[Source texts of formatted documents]
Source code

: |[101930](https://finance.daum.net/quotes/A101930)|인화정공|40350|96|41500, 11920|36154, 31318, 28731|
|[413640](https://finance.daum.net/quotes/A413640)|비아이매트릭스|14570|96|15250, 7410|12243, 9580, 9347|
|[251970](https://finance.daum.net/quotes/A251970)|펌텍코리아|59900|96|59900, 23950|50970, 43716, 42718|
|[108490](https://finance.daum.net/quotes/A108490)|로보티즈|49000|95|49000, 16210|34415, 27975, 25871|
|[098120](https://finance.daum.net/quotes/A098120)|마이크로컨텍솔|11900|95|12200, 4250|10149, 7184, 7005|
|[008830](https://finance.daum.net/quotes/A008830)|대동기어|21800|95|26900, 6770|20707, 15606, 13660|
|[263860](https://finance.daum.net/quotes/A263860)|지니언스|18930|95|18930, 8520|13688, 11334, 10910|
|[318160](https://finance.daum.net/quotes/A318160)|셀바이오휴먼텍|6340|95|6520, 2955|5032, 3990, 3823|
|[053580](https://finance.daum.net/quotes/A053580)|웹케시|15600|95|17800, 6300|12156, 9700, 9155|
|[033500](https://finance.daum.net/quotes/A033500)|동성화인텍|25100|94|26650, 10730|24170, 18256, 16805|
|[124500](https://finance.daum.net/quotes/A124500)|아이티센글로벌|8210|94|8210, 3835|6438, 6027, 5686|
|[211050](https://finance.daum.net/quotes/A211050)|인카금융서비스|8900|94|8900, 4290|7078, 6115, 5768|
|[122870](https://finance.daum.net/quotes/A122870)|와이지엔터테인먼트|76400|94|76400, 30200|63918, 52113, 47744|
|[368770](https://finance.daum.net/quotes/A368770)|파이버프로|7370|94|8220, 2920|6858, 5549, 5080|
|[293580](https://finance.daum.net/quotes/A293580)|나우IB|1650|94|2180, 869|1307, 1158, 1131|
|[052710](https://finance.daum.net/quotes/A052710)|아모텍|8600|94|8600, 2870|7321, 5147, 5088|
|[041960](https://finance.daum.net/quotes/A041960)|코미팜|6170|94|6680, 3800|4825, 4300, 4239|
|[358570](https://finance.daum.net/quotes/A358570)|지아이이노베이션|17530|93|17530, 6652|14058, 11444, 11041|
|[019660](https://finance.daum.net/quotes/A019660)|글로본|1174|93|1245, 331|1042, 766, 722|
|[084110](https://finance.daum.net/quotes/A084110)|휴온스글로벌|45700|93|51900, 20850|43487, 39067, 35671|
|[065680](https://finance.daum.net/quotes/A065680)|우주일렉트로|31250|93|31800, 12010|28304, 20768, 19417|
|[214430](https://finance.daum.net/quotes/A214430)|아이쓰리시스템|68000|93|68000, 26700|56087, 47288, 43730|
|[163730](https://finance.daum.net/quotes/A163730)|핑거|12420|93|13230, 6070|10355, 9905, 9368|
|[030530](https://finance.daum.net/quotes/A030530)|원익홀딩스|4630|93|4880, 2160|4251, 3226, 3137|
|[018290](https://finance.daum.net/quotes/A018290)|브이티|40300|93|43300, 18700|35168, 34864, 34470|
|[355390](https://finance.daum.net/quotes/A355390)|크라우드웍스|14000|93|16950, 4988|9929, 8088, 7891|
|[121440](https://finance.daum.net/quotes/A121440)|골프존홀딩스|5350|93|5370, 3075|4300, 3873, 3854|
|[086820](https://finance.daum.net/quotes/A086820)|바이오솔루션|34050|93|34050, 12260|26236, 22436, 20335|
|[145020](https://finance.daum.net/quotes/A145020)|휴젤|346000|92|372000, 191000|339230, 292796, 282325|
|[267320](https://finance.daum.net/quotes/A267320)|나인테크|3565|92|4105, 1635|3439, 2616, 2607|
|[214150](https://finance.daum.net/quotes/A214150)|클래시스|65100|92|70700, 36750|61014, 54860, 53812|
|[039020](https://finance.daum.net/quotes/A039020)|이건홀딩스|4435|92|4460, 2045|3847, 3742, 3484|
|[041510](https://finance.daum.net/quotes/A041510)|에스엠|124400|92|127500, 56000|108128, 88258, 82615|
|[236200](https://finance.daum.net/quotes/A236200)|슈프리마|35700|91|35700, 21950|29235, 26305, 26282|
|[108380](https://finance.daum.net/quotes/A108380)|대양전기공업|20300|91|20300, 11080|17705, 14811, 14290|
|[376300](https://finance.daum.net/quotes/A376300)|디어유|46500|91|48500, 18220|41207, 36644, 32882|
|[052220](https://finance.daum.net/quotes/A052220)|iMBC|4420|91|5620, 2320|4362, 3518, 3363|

◆ What you are asked to do
The response must be an exact reproduction of all the entries.

◆ Exercise result
Source code

: |[101930](https://finance.daum.net/quotes/A101930)|인화정공|40350|96|41500, 11920|36154, 31318, 28731|
|[413640](https://finance.daum.net/quotes/A413640)|비아이매트릭스|14570|96|15250, 7410|12243, 9580, 9347|
|[251970](https://finance.daum.net/quotes/A251970)|펌텍코리아|59900|96|59900, 23950|50970, 43716, 42718|
|[108490](https://finance.daum.net/quotes/A108490)|로보티즈|49000|95|49000, 16210|34415, 27975, 25871|
|[098120](https://finance.daum.net/quotes/A098120)|마이크로컨텍솔|11900|95|12200, 4250|10149, 7184, 7005|
|[008830](https://finance.daum.net/quotes/A008830)|대동기어|21800|95|26900, 6770|20707, 15606, 13660|
|[263860](https://finance.daum.net/quotes/A263860)|지니언스|18930|95|18930, 8520|13688, 11334, 10910|
|[318160](https://finance.daum.net/quotes/A318160)|셀바이오휴먼텍|6340|95|6520, 2955|5032, 3990, 3823|
|[053580](https://finance.daum.net/quotes/A053580)|웹케시|15600|95|17800, 6300|12156, 9700, 9155|
|[033500](https://finance.daum.net/quotes/A033500)|동성화인텍|25100|94|26650, 10730|24170, 18256, 16805|
|[124500](https://finance.daum.net/quotes/A124500)|아이티센글로벌|8210|94|8210, 3835|6438, 6027, 5686|
|[211050](https://finance.daum.net/quotes/A211050)|인카금융서비스|8900|94|8900, 4290|7078, 6115, 5768|
|[122870](https://finance.daum.net/quotes/A122870)|와이지엔터테인먼트|76400|94|76400, 30200|63918, 52113, 47744|
|[368770](https://finance.daum.net/quotes/A368770)|파이버프로|7370|94|8220, 2920|6858, 5549, 5080|
|[293580](https://finance.daum.net/quotes/A293580)|나우IB|1650|94|2180, 869|1307, 1158, 1131|
|[052710](https://finance.daum.net/quotes/A052710)|아모텍|8600|94|8600, 2870|7321, 5147, 5088|
|[041960](https://finance.daum.net/quotes/A041960)|코미팜|6170|94|6680, 3800|4825, 4300, 4239|
|[358570](https://finance.daum.net/quotes/A358570)|지아이이노베이션|17530|93|17530, 6652|14058, 11444, 11041|
|[019660](https://finance.daum.net/quotes/A019660)|글로본|1174|93|1245, 331|1042, 766, 722|
|[084110](https://finance.daum.net/quotes/A084110)|휴온스글로벌|45700|93|51900, 20850|43487, 39067, 35671|
|[065680](https://finance.daum.net/quotes/A065680)|우주일렉트로|31250|93|31800, 12010|28304, 20768, 19417|
|[214430](https://finance.daum.net/quotes/A214430)|아이쓰리시스템|68000|93|68000, 26700|56087, 47288, 43730|
|[163730](https://finance.daum.net/quotes/A163730)|핑거|12420|93|13230, 6070|10355, 9905, 9368|
|[030530](https://finance.daum.net/quotes/A030530)|원익홀딩스|4630|93|4880, 2160|4251, 3226, 3137|
|[018290](https://finance.daum.net/quotes/A018290)|브이티|40300|93|43300, 18700|35168, 34864, 34470|
|[355390](https://finance.daum.net/quotes/A355390)|크라우드웍스|14000|93|16950, 4988|9929, 8088, 7891|
|[121440](https://finance.daum.net/quotes/A121440)|골프존홀딩스|5350|93|5370, 3075|4300, 3873, 3854|
|[086820](https://finance.daum.net/quotes/A086820)|바이오솔루션|34050|93|34050, 12260|26236, 22436, 20335|
|[145020](https://finance.daum.net/quotes/A145020)|휴젤|346000|92|372000, 191000|339230, 292796, 282325|
|[267320](https://finance.daum.net/quotes/A267320)|나인테크|3565|92|4105, 1635|3439, 2616, 2607|
|[214150](https://finance.daum.net/quotes/A214150)|클래시스|65100|92|70700, 36750|61014, 54860, 53812|
|[039020](https://finance.daum.net/quotes/A039020)|이건홀딩스|4435|92|4460, 2045|3847, 3742, 3484|
|[041510](https://finance.daum.net/quotes/A041510)|에스엠|124400|92|127500, 56000|108128, 88258, 82615|
|[236200](https://finance.daum.net/quotes/A236200)|슈프리마|35700|91|35700, 21950|29235, 26305, 26282|
|[108380](https://finance.daum.net/quotes/A108380)|대양전기공업|20300|91|20300, 11080|17705, 14811, 14290|
|[376300](https://finance.daum.net/quotes/A376300)|디어유|46500|91|48500, 18220|41207, 36644, 32882|
|[052220](https://finance.daum.net/quotes/A052220)|iMBC|4420|91|5620, 2320|4362, 3518, 3363|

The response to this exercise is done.